Assignment: Return exactly the span of lines in the following data that opens with the line containing "7: (431, 334, 1.61)" and closes with the line containing "31: (389, 142, 1.64)". Include nothing else.

Records for the task:

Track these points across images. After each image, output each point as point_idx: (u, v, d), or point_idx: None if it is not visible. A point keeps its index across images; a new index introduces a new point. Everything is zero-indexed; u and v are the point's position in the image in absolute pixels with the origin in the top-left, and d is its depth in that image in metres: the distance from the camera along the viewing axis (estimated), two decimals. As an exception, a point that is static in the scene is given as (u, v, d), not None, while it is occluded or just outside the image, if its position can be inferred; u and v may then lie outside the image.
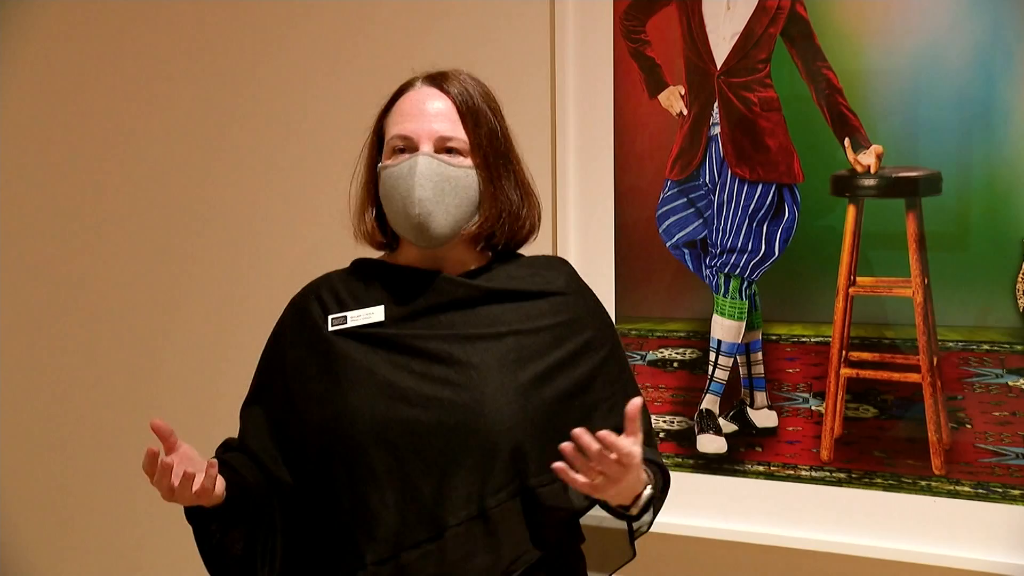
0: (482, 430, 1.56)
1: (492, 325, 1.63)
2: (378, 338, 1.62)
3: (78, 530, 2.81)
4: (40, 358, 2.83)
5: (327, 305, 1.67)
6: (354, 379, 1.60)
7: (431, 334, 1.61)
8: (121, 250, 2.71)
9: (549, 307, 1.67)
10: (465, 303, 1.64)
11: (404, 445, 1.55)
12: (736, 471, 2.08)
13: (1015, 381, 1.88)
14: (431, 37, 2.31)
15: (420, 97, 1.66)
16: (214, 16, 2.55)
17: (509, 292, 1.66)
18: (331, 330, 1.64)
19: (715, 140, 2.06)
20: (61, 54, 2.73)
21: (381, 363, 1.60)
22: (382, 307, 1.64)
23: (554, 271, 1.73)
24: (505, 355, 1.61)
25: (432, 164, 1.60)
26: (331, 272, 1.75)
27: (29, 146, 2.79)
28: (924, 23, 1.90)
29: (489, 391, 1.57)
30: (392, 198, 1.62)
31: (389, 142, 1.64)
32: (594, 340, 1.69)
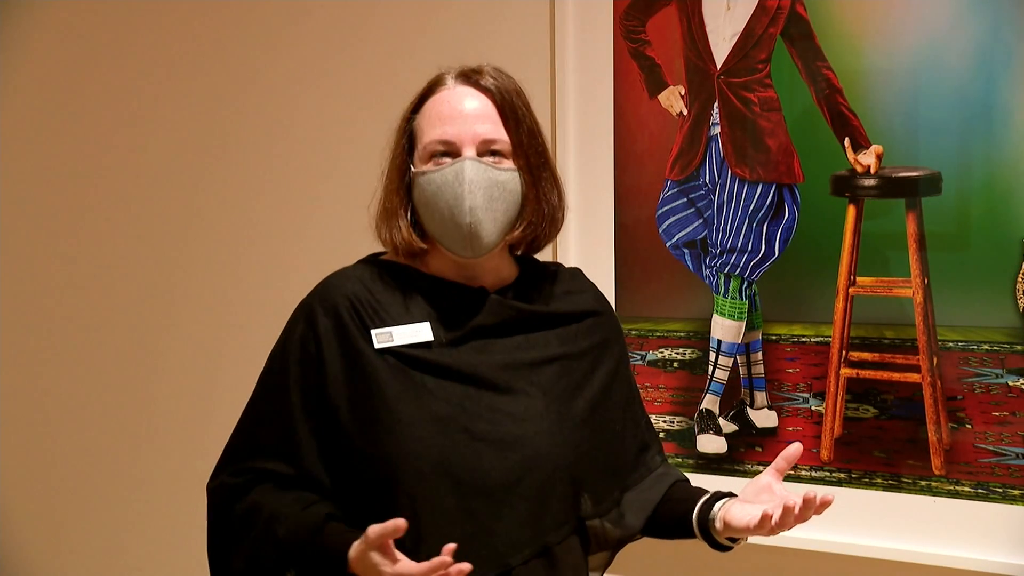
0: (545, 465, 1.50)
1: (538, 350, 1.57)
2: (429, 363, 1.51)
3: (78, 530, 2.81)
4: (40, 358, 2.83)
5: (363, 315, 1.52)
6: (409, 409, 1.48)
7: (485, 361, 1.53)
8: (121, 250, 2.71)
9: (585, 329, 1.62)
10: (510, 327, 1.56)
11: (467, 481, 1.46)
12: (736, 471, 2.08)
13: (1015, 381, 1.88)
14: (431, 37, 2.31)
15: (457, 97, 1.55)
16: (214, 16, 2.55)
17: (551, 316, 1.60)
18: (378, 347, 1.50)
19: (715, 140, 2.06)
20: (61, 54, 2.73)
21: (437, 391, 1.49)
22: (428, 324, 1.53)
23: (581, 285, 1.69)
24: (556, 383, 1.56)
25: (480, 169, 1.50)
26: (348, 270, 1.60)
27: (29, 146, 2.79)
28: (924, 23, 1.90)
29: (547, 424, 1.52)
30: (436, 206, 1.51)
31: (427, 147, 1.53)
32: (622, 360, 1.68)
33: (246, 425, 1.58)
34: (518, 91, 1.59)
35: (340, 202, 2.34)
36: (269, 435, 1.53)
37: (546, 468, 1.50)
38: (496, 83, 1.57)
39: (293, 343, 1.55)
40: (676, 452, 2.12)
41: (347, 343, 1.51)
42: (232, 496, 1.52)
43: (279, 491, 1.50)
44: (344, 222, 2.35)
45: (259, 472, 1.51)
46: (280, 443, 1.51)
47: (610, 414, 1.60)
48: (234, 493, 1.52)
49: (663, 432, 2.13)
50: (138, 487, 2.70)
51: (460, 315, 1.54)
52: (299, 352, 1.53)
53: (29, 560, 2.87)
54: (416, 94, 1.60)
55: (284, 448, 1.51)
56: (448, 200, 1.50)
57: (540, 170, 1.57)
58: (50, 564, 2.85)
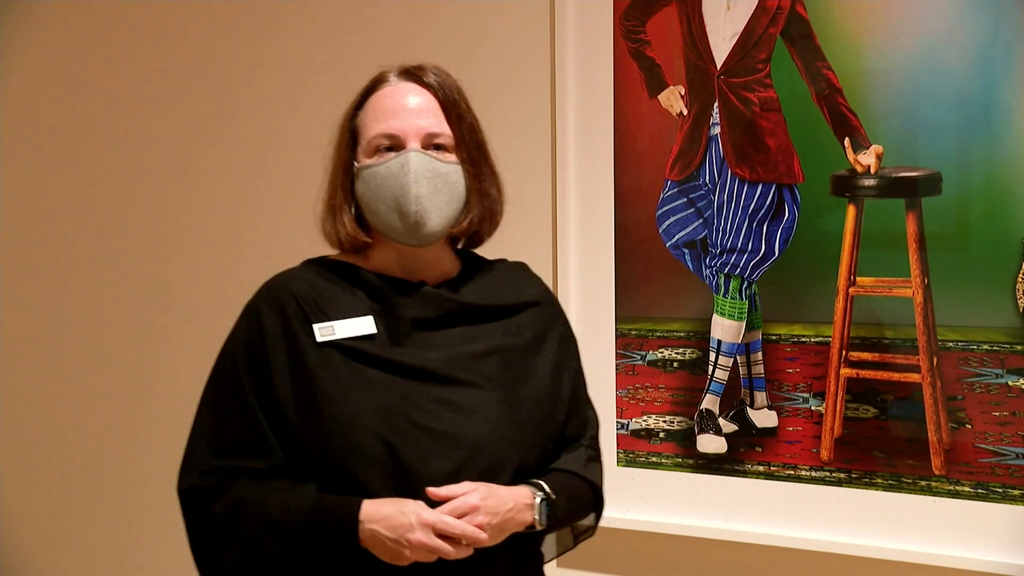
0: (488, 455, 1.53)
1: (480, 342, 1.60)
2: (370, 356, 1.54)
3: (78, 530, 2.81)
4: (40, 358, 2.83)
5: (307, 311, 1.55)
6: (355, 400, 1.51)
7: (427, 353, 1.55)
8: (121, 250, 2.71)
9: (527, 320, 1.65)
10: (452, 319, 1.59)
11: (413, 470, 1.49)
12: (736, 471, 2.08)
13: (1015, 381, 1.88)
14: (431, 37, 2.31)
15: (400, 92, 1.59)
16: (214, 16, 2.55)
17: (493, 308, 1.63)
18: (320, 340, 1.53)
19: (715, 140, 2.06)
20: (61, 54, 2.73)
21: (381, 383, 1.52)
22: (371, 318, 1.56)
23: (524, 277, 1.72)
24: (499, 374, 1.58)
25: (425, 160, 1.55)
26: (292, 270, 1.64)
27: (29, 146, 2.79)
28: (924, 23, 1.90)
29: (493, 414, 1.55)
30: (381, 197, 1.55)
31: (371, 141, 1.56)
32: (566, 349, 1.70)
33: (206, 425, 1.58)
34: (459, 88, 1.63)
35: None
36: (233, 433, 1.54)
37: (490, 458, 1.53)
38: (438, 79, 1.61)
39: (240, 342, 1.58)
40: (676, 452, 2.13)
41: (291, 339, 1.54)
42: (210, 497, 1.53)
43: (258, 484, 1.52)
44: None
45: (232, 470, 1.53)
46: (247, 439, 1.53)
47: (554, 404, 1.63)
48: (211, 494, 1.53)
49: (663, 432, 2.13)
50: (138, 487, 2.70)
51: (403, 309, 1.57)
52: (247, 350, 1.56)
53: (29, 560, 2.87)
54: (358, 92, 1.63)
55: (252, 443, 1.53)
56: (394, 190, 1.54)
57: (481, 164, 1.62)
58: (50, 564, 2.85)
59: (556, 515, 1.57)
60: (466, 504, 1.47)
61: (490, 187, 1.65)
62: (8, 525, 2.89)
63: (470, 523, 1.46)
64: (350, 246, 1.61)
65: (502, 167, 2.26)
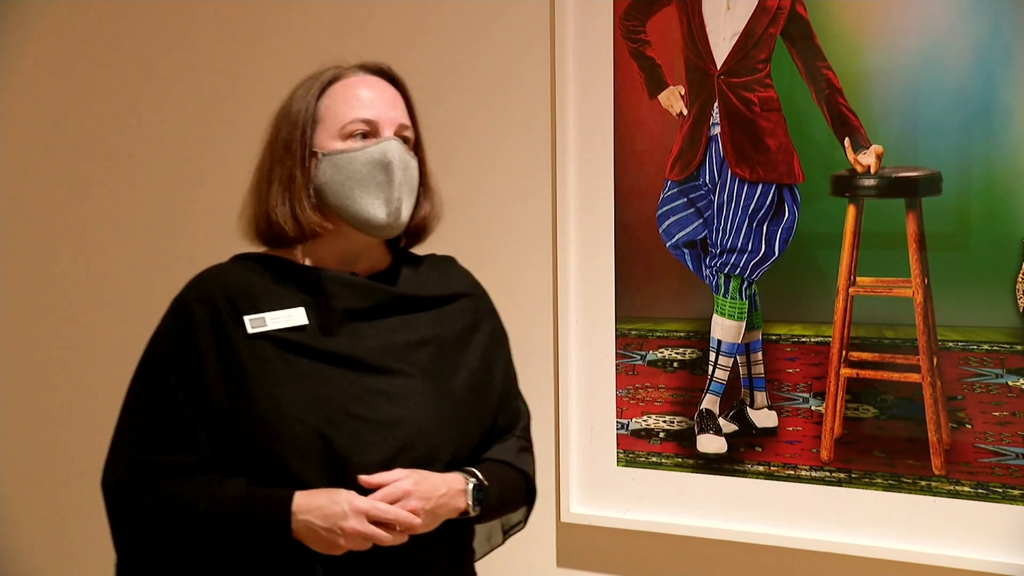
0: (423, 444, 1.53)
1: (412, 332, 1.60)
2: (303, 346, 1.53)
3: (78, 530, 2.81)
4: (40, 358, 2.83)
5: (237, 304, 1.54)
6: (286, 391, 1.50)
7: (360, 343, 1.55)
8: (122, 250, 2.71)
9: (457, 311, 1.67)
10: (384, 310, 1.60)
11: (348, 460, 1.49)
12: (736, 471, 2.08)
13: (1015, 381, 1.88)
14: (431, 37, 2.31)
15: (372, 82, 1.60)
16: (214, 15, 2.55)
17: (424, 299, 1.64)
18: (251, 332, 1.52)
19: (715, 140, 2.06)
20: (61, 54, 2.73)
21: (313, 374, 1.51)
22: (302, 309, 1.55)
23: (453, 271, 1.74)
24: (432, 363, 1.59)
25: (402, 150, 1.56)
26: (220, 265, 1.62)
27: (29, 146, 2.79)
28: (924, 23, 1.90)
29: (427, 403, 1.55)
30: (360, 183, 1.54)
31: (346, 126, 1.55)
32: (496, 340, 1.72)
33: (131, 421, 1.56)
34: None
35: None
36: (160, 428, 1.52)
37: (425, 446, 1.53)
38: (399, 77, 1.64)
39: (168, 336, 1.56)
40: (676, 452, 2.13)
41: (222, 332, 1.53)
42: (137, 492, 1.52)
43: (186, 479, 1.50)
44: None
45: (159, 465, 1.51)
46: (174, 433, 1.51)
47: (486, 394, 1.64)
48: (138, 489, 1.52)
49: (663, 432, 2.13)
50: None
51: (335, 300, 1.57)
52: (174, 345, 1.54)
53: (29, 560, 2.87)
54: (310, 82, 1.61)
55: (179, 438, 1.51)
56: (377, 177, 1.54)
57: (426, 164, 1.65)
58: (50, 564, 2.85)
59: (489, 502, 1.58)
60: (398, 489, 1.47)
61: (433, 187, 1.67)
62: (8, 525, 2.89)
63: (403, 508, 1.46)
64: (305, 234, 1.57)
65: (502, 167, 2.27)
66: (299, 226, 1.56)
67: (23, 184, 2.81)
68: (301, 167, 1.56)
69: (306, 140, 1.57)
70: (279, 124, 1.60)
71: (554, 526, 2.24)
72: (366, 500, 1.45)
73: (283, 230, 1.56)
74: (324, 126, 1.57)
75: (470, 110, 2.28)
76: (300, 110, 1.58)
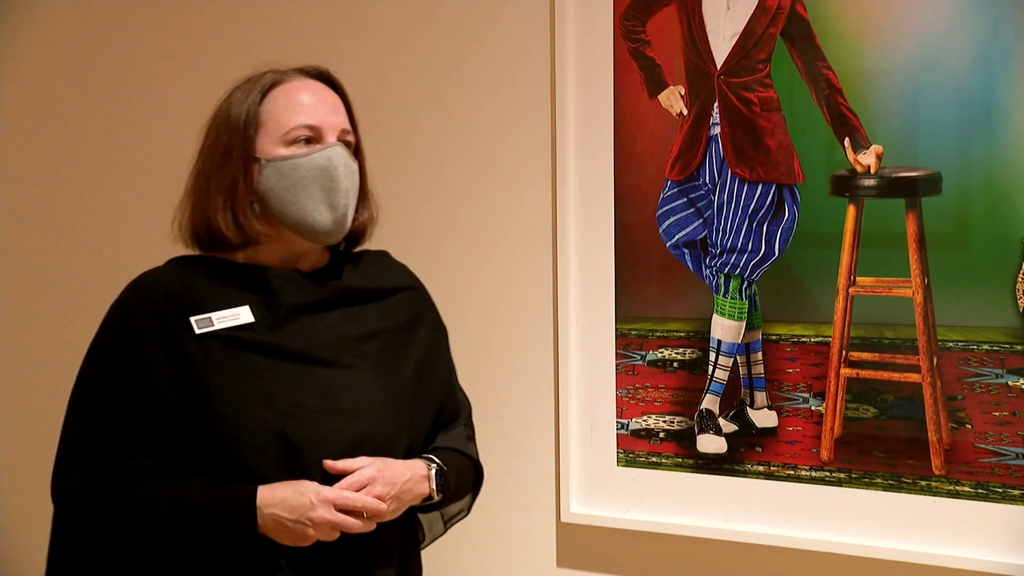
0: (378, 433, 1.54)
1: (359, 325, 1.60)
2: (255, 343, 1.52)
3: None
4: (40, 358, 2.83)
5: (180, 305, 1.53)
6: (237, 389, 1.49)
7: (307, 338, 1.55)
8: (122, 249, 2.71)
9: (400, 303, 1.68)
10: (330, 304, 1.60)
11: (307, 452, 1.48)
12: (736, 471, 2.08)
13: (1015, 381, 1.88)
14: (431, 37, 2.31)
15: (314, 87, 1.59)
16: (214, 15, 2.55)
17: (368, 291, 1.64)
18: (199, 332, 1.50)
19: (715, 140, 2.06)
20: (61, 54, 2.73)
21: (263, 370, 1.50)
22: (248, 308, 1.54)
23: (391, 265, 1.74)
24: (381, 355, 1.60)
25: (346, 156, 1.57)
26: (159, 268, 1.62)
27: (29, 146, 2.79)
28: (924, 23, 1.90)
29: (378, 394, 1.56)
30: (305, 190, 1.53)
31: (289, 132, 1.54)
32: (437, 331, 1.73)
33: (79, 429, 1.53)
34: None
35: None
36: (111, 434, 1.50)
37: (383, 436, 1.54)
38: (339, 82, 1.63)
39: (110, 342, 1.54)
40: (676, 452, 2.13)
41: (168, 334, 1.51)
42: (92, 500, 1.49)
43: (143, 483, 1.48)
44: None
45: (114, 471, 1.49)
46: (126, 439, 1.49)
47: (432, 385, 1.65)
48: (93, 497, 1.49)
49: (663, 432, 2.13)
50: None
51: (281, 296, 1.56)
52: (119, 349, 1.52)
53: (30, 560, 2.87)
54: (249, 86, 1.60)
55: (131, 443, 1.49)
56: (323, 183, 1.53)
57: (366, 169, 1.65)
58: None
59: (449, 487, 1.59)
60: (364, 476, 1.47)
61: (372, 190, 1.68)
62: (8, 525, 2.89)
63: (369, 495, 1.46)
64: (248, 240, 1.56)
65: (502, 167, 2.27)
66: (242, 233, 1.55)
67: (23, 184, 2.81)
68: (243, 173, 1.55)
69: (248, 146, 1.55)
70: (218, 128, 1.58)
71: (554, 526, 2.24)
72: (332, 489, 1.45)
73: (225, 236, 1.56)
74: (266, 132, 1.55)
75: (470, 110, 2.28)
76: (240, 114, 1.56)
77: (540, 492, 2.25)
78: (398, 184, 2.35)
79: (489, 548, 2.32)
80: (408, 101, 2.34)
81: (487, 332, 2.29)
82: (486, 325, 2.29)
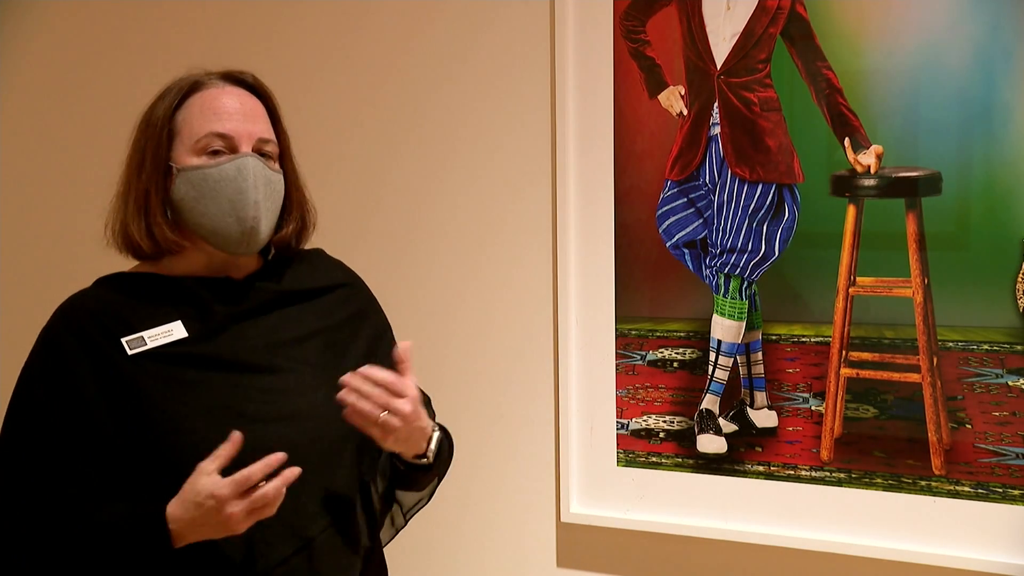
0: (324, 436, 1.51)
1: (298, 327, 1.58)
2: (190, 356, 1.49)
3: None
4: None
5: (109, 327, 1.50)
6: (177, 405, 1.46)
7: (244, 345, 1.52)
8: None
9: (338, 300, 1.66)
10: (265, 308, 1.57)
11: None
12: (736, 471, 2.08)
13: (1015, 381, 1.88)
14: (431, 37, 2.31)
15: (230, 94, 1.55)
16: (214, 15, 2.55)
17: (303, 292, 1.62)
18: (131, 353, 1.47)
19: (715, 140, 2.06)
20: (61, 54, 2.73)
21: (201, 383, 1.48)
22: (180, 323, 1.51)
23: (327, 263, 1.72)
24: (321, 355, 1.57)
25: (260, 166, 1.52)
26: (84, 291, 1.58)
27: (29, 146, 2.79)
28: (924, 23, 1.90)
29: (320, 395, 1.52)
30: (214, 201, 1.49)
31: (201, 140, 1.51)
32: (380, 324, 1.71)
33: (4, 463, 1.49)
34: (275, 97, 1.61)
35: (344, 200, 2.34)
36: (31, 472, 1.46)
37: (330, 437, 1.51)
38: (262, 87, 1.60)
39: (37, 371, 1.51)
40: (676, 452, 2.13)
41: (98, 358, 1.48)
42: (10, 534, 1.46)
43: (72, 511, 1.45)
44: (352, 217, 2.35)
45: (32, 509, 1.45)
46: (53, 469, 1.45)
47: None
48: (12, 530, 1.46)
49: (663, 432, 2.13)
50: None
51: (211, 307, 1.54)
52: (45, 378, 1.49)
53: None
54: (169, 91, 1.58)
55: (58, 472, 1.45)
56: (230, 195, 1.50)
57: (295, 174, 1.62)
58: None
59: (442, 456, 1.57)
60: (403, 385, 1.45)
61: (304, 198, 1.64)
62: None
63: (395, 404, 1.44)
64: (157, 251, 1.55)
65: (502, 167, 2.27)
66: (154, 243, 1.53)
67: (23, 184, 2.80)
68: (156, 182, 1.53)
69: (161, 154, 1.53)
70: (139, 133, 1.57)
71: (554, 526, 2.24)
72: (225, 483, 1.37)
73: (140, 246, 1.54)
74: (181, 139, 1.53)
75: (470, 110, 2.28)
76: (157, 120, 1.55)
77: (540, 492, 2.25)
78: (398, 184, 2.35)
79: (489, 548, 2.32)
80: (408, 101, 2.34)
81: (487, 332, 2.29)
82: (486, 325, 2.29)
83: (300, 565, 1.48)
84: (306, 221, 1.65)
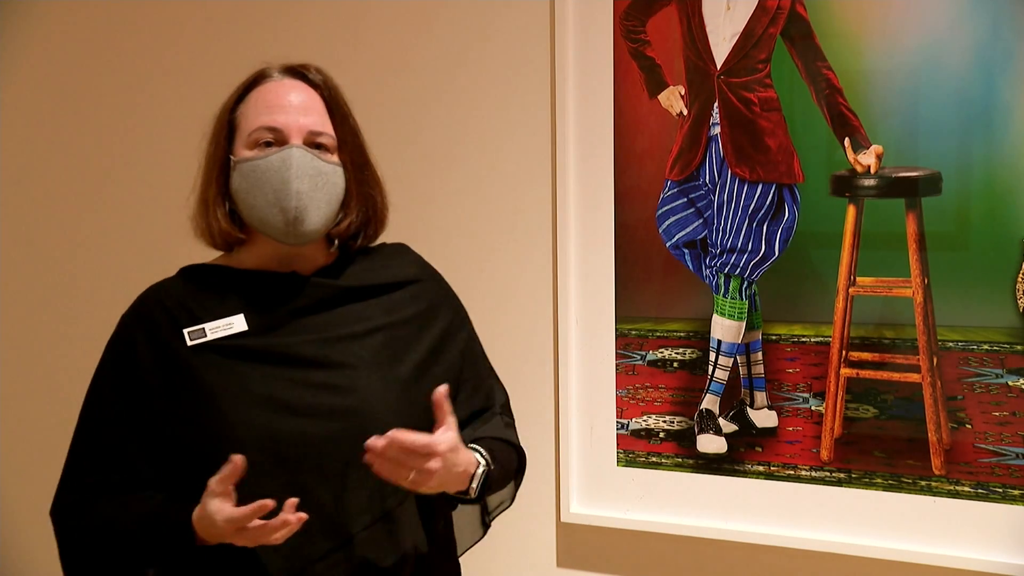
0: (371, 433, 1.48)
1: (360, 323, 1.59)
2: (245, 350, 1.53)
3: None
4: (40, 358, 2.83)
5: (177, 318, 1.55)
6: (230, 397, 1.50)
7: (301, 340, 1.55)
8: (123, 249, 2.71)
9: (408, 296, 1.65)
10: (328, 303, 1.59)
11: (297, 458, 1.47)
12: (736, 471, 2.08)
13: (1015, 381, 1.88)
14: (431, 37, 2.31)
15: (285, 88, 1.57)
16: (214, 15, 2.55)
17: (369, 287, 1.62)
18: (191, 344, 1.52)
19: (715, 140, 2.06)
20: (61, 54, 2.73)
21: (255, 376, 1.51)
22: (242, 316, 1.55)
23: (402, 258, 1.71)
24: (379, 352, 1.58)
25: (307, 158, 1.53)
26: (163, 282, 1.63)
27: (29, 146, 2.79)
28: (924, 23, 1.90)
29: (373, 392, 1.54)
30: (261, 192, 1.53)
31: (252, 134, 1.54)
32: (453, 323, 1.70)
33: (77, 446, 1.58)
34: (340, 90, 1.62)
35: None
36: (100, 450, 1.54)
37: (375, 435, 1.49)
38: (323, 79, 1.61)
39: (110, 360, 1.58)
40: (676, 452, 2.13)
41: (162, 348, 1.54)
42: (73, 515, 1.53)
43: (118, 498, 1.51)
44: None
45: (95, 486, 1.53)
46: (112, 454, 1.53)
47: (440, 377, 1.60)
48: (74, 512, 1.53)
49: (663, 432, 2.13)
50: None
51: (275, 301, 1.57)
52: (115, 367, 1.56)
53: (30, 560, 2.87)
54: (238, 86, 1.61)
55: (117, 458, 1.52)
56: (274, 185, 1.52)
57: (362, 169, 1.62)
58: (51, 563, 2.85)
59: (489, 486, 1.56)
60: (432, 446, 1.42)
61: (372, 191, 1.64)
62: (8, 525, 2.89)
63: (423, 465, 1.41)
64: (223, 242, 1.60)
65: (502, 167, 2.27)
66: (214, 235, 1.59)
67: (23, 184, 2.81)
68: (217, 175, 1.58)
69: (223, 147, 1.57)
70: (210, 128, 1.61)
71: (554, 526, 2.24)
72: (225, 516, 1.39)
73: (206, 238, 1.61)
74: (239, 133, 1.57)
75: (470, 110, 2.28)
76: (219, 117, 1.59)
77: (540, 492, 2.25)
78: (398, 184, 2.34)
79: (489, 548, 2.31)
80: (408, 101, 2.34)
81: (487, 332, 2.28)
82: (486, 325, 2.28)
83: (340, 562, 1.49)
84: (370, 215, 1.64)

Response to this task:
7: (431, 334, 1.61)
8: (121, 250, 2.71)
9: (549, 307, 1.67)
10: (465, 303, 1.64)
11: (404, 445, 1.55)
12: (736, 471, 2.08)
13: (1015, 381, 1.88)
14: (431, 37, 2.31)
15: (420, 97, 1.66)
16: (214, 16, 2.55)
17: (509, 292, 1.66)
18: (331, 330, 1.64)
19: (715, 140, 2.06)
20: (61, 54, 2.73)
21: (381, 363, 1.60)
22: (382, 307, 1.64)
23: (554, 271, 1.73)
24: (505, 355, 1.61)
25: (432, 164, 1.60)
26: (331, 272, 1.75)
27: (29, 146, 2.79)
28: (924, 23, 1.90)
29: (489, 391, 1.57)
30: (392, 198, 1.62)
31: (389, 142, 1.64)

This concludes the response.